> TASK TO CARRY OUT: From the entries below, reproduce exactly the lines from the one with "shows no significant" through the one with "staining displays weak", both included, without images.

> EXTRACTED MATERIAL:
____

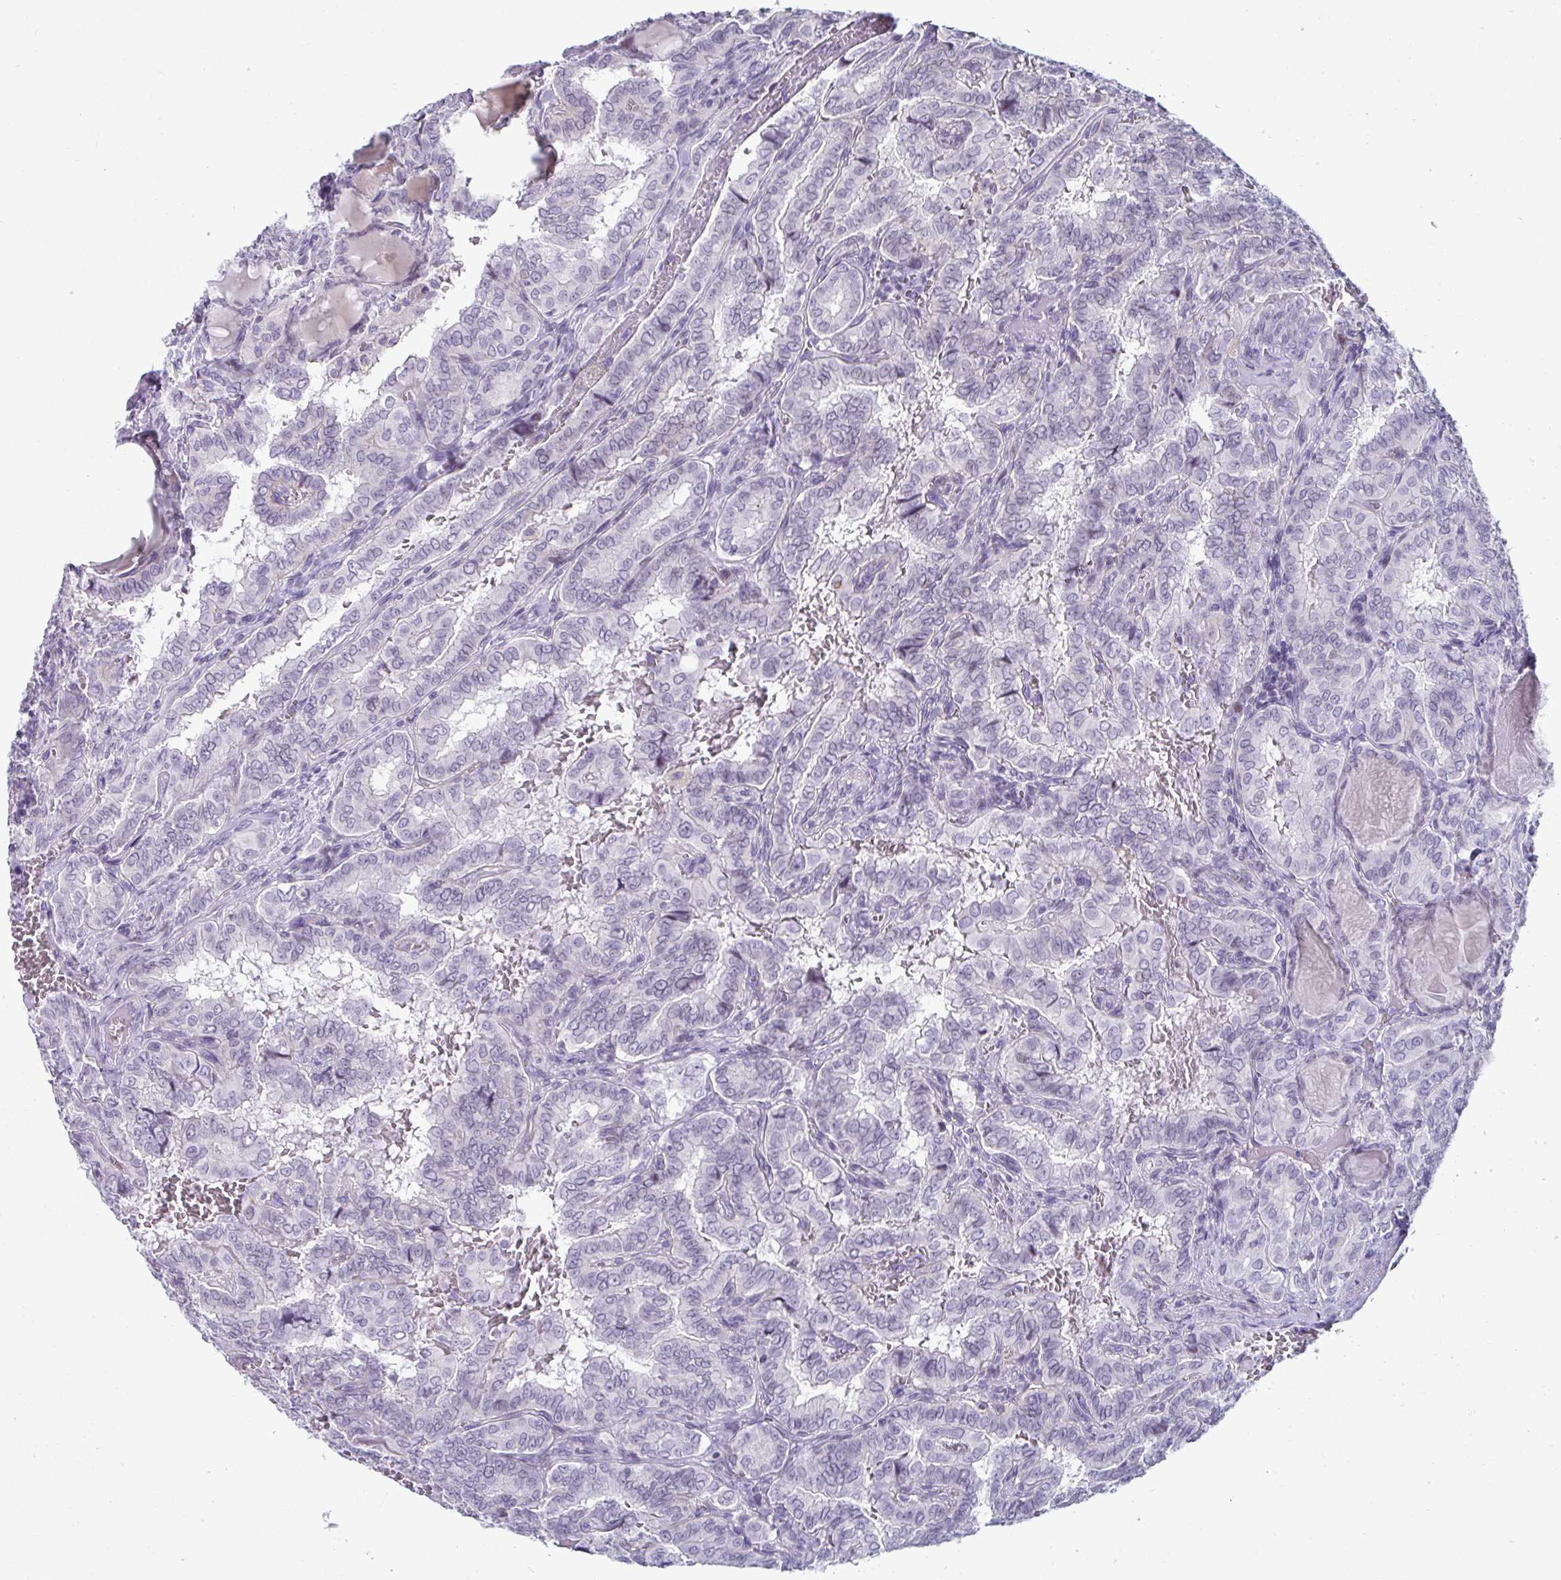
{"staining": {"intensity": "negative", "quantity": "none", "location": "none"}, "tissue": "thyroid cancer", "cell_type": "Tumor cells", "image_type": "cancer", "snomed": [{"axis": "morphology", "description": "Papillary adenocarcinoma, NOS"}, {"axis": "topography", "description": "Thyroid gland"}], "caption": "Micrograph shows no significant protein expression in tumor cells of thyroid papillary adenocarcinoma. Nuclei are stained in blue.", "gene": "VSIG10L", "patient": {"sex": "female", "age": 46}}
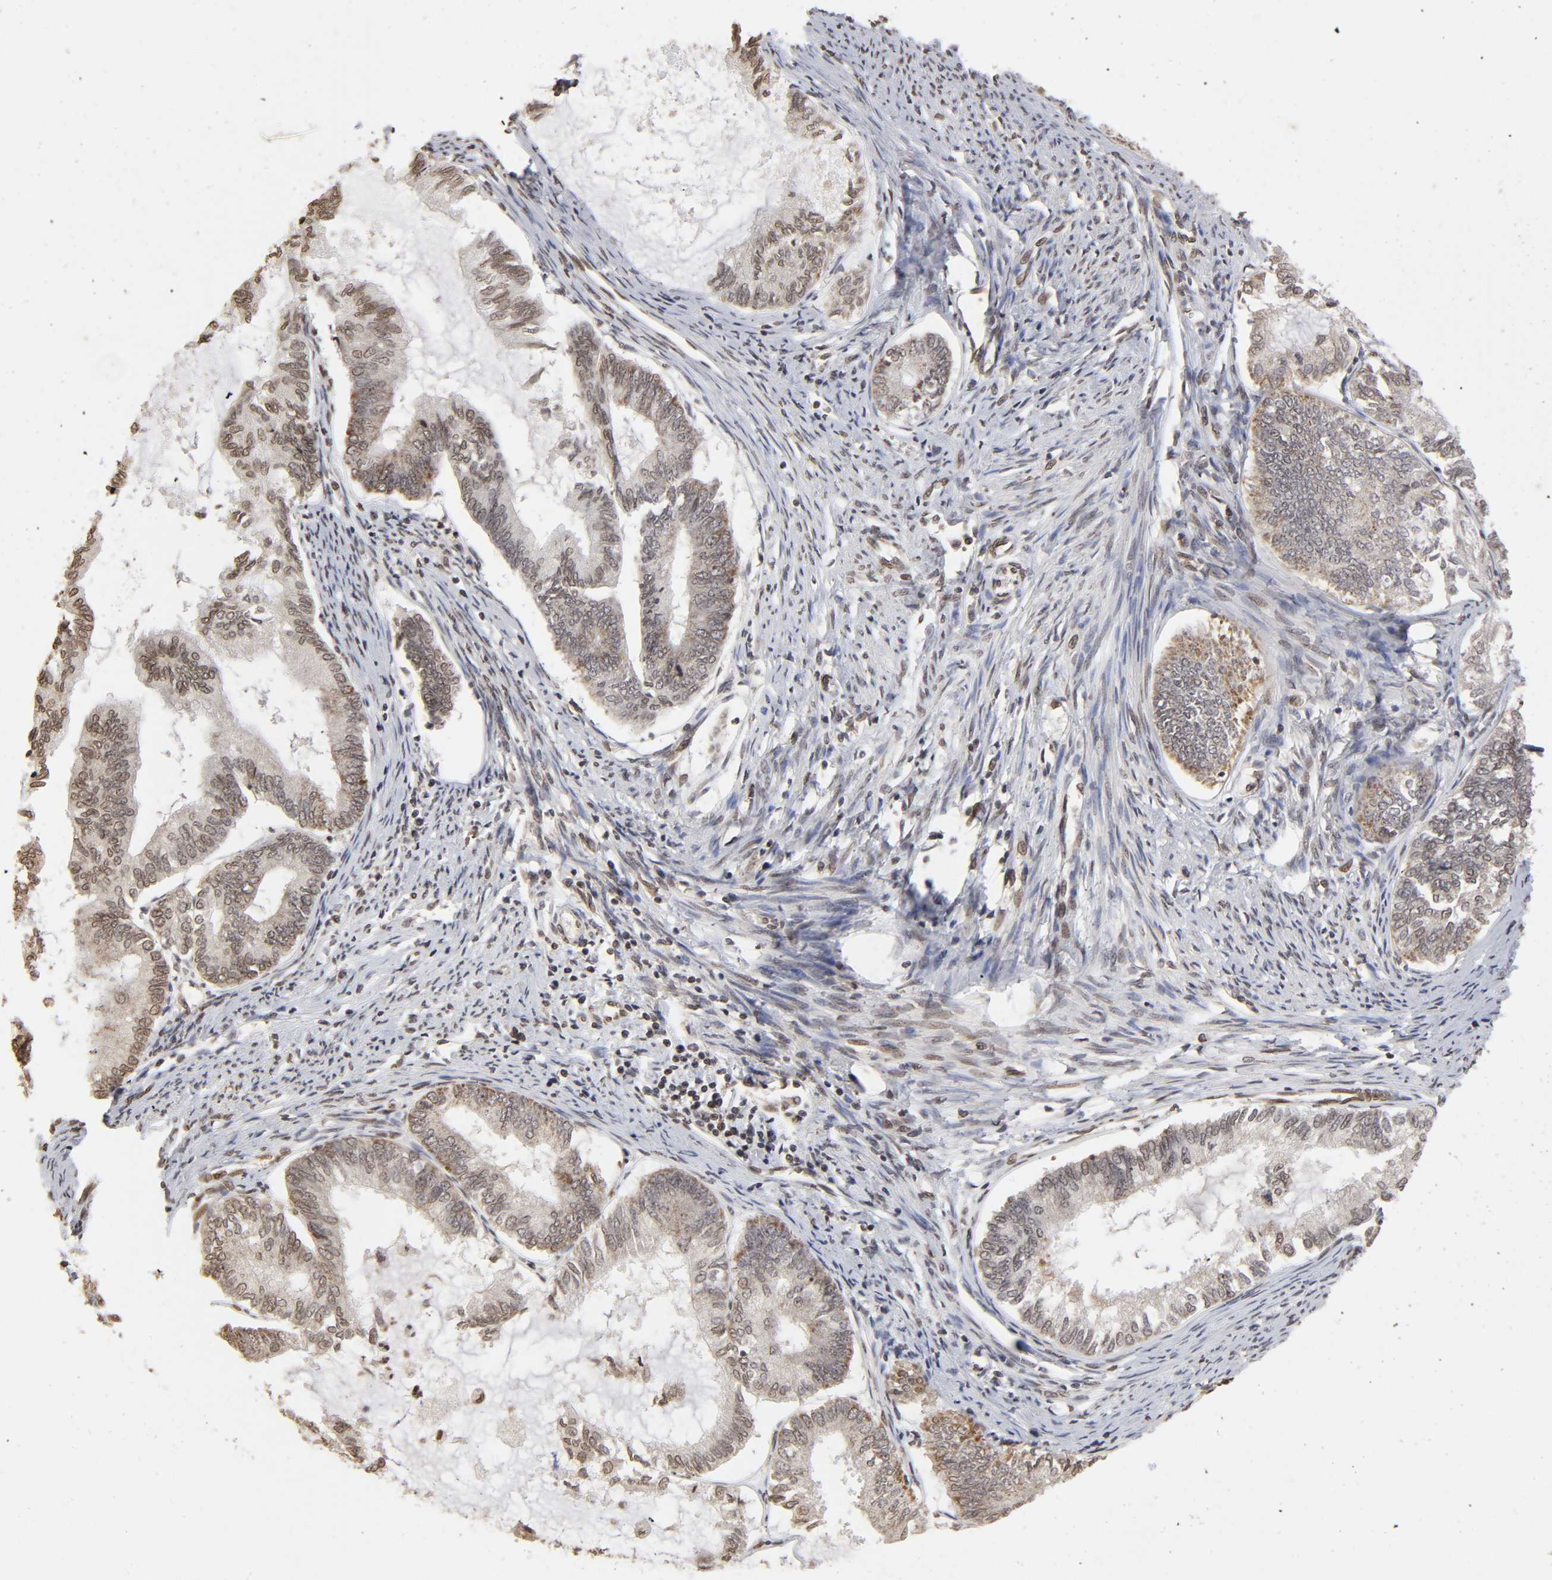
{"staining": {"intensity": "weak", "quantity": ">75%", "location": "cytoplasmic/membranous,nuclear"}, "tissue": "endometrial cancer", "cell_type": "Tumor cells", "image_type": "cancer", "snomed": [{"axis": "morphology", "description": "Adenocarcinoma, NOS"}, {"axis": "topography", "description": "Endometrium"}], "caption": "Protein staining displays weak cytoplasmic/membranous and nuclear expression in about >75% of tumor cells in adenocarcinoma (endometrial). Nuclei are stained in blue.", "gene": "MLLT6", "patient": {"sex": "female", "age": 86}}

____

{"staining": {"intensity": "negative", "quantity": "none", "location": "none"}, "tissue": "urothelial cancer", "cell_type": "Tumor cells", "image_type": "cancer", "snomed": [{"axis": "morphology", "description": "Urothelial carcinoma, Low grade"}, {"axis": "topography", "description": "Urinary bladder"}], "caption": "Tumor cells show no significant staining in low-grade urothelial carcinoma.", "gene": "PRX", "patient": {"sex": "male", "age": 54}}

____

> ANSWER TO THIS TASK:
{"staining": {"intensity": "negative", "quantity": "none", "location": "none"}, "tissue": "thyroid cancer", "cell_type": "Tumor cells", "image_type": "cancer", "snomed": [{"axis": "morphology", "description": "Papillary adenocarcinoma, NOS"}, {"axis": "topography", "description": "Thyroid gland"}], "caption": "Micrograph shows no significant protein expression in tumor cells of thyroid papillary adenocarcinoma. Nuclei are stained in blue.", "gene": "VSIG10L", "patient": {"sex": "female", "age": 46}}
{"staining": {"intensity": "weak", "quantity": ">75%", "location": "cytoplasmic/membranous,nuclear"}, "tissue": "endometrial cancer", "cell_type": "Tumor cells", "image_type": "cancer", "snomed": [{"axis": "morphology", "description": "Adenocarcinoma, NOS"}, {"axis": "topography", "description": "Endometrium"}], "caption": "Protein staining displays weak cytoplasmic/membranous and nuclear expression in about >75% of tumor cells in adenocarcinoma (endometrial). Nuclei are stained in blue.", "gene": "MLLT6", "patient": {"sex": "female", "age": 86}}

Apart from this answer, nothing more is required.